NBA, les secrets de l'hypercroissance

Comme souvent sur les parquets de la prestigieuse ligue professionnelle de basket américaine (NBA), il s'en est fallu d'un rien pour faire basculer la décision. Mais cette fois, c'est en coulisses que s'est jouée l'une des plus âpres batailles du sport business.
Après d'intenses tractations et au moment de la « deadline » du 15 décembre 2016, imposée par le dernier « collective bargaining agreement » (CBA), joueurs et propriétaires des 30 équipes se sont mis d'accord sur le principe d'une répartition 50-50 des revenus exponentiels générés par leur activité, évitant ainsi une nouvelle grève, ce qui ne fut pas le cas en 2011 et en 1999.
C'est que le gâteau est titanesque ! En trente ans, la NBA est passée d'un montant total de revenus annuels de 165 millions de dollars à 5,5 milliards en 2014. Avec un nouveau contrat de 24 milliards de dollars sur neuf ans, passé avec les chaînes ESPN, ABC et TNT pour les droits de retransmettre les matchs, ils devraient encore s'envoler dans les prochaines années, et peut-être rejoindre ceux de la première ligue de sport professionnelle en termes de revenus, la ligue de football américain (NFL) et ses 10 milliards de dollars.
Aux yeux du grand public, cette hyper-croissance devient visible au virage des années 1990. Alors que la première guerre du Golfe éclate, un joueur émerge à l'échelle planétaire : Michael Jordan, et avec lui, Nike et son implacable machine marketing. Mais la scène de la NBA est encore trop peu diffusée à travers le monde. C'est aux Jeux Olympiques de Barcelone en 1992, et avec la création de la « Dream Team », qu'explose enfin la popularité de ces athlètes. Jordan, mais aussi Magic Johnson, Larry Bird, Patrick Ewing et consorts débarquent en rock stars en Espagne cet été-là. Aucune autre équipe, quelle que soit sa discipline, n'a généré autant d'engouement ni avant ni après. Le parcours de l'aéroport à leur hôtel se fait dans un cortège de sirènes et d'hélicoptères. Les badauds, agglutinés par milliers le long du parcours, font alors prendre conscience au monde entier de ce nouveau star-système.

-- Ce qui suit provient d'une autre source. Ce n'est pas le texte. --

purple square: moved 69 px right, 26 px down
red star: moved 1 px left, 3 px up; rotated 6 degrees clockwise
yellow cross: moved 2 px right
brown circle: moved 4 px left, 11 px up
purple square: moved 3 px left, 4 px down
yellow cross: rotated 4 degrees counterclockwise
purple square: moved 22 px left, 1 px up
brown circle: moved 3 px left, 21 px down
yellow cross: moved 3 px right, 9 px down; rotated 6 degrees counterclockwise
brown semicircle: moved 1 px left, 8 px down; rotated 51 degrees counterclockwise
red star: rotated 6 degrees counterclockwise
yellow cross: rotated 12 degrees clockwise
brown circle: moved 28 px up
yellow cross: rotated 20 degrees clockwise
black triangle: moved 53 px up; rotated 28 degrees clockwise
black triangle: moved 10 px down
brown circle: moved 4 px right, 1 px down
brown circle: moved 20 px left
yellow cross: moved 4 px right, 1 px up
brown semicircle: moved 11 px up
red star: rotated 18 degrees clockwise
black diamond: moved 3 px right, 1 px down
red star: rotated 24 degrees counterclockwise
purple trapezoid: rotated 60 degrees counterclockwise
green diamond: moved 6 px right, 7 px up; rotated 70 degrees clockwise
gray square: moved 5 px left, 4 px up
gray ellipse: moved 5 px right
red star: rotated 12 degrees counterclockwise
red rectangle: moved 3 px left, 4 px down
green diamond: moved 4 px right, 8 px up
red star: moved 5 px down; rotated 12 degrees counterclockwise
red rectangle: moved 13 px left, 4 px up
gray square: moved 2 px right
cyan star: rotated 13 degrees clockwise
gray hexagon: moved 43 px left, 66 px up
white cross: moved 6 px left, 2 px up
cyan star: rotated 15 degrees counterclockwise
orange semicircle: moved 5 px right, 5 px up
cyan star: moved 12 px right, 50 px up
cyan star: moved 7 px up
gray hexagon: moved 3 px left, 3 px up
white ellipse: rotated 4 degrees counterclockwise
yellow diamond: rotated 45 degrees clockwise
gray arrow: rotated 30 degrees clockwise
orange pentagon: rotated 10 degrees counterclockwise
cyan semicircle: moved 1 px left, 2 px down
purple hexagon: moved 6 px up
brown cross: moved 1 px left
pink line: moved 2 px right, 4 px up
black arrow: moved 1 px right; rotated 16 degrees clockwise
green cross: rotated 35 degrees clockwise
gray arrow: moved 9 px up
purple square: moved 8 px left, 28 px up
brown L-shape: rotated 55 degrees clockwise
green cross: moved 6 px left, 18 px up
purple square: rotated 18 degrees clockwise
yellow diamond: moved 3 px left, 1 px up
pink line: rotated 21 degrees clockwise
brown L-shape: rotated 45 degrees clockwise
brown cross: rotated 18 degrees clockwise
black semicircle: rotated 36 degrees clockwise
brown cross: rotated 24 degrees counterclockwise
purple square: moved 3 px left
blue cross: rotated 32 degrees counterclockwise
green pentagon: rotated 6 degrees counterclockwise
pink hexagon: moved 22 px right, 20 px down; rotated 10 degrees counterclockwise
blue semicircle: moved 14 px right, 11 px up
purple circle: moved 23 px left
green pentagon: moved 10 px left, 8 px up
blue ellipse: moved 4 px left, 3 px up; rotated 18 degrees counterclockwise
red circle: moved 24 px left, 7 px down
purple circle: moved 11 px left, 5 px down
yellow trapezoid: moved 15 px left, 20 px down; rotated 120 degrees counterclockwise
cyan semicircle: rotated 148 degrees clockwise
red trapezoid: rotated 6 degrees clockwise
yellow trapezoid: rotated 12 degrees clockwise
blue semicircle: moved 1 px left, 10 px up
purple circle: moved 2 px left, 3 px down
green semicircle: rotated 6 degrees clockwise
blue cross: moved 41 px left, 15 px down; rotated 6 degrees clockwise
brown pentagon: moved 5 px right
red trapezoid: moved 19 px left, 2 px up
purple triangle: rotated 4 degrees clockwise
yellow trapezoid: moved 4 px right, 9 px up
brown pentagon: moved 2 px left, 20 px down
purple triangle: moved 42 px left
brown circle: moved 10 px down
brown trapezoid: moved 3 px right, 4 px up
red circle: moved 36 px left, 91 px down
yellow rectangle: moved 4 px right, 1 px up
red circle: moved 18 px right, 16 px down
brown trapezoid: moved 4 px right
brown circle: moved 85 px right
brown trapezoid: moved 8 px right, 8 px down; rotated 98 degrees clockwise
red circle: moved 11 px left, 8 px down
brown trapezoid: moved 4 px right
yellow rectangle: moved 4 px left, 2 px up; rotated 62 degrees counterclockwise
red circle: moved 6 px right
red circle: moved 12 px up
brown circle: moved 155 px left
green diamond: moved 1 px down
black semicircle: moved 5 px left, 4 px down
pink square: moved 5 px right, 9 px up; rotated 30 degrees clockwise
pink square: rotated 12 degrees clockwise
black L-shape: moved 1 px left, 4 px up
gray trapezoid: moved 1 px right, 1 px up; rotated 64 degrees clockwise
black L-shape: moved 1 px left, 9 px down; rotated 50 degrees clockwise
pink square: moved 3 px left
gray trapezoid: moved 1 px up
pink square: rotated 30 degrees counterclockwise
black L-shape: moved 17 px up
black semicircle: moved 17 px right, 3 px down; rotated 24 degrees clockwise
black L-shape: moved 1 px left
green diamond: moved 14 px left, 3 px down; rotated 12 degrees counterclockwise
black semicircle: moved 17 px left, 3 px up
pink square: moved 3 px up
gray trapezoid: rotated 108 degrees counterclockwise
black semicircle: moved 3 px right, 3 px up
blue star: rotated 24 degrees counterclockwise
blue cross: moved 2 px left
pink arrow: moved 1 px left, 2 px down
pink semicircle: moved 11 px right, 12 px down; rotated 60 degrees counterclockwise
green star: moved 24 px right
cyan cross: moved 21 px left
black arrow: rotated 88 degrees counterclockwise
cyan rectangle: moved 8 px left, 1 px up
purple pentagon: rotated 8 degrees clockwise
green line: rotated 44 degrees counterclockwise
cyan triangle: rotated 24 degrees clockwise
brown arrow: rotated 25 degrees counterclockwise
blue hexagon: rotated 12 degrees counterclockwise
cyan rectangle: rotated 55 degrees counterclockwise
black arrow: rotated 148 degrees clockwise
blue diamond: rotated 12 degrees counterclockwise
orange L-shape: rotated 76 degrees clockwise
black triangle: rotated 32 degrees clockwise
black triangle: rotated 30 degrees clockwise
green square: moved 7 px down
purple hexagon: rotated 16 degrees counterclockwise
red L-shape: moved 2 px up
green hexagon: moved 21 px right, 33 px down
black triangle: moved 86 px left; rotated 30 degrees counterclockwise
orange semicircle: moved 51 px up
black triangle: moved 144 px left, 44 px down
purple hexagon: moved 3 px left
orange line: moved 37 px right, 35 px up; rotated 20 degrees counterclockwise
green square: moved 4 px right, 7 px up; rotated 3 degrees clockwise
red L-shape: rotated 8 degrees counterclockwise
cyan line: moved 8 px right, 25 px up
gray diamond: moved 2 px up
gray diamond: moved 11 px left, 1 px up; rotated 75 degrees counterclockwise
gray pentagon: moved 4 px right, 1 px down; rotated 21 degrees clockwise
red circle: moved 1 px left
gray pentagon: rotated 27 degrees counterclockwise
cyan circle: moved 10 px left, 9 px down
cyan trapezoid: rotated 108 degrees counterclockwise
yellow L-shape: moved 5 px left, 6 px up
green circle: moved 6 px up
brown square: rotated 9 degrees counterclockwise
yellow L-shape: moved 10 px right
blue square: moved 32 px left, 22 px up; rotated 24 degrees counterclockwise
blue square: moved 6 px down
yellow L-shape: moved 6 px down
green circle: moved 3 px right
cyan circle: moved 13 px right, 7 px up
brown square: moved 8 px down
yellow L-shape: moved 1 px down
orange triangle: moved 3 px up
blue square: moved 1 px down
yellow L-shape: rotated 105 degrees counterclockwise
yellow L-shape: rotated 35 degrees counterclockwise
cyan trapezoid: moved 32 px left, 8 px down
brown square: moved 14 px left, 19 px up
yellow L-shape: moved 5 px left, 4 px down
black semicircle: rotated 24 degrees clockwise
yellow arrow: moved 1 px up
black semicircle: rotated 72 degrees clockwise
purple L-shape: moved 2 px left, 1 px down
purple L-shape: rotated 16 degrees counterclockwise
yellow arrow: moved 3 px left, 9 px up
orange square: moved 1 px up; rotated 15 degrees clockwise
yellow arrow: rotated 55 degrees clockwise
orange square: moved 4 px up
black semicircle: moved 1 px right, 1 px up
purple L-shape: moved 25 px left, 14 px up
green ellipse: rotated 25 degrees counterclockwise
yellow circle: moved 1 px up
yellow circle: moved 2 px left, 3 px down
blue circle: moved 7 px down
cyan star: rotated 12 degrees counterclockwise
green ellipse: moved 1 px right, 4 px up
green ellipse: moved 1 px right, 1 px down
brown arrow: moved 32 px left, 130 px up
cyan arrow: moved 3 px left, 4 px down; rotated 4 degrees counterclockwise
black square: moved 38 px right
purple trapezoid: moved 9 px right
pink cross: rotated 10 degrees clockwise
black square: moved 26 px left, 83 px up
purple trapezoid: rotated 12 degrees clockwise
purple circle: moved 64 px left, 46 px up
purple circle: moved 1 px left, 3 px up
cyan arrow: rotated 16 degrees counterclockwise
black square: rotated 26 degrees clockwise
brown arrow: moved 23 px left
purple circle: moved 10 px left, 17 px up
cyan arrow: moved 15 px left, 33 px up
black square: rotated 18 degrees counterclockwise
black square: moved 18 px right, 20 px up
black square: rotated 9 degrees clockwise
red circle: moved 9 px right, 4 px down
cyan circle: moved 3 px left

David Stern, le visionnaire

Jusque-là, les pros évoluant en NBA étaient interdits de participation aux Jeux Olympiques. Si l'on accorde à David Stern, grand patron de la ligue depuis 1984 jusqu'en 2014, la paternité de cette idée, c'est en fait un ancien inspecteur des viandes bulgare, Boris Stankovic, qui a formulé le premier cette hypothèse dès 1974. Durant trois semaines, les représentants des Etats-Unis balaient leurs adversaires avec une facilité et un panache inimaginables. Le basket-ball devient un sport planétaire, au même titre que le football, et attire en masse les sponsors mondiaux. Les salaires des joueurs explosent, portés par les droits télé, mais aussi le merchandising. Aujourd'hui, les matchs de la NBA sont retransmis dans 215 pays et en 47 langues différentes, et le rêve formulé par David Stern de déloger le football comme premier sport mondial n'apparaît plus aussi fou que cela.
Ancien avocat, Stern est le visionnaire et l'architecte de cette expansion. Le patron (« commissioner » en anglais) de la NBA découvre une ligue souffrante lorsqu'il la rejoint, dans les années 1980. Les joueurs sont assimilés à une bande de junkies, plus accros à la cocaïne qu'à l'effort. Les propriétaires perdent, pour la plupart, de l'argent en pagaille. Les finales ne sont même pas retransmises en direct...
Au cours de ses trois décennies de règne sans partage, Stern aura révolutionné l'organisation et le financement de ce sport. Avec l'accord des propriétaires qui l'ont élu, il crée quatre nouvelles équipes en 1988 et 1989, puis deux équipes basées au Canada en 1995, premier signe tangible de sa volonté d'internationaliser son sport. Durant cette période, plus de 150 matchs sont joués à l'étranger, offrant une plateforme mondiale aux basketteurs, mais aussi aux sponsors. Sans Michael Jordan et la NBA, Nike n'aurait d'ailleurs très probablement pas connu un tel essor...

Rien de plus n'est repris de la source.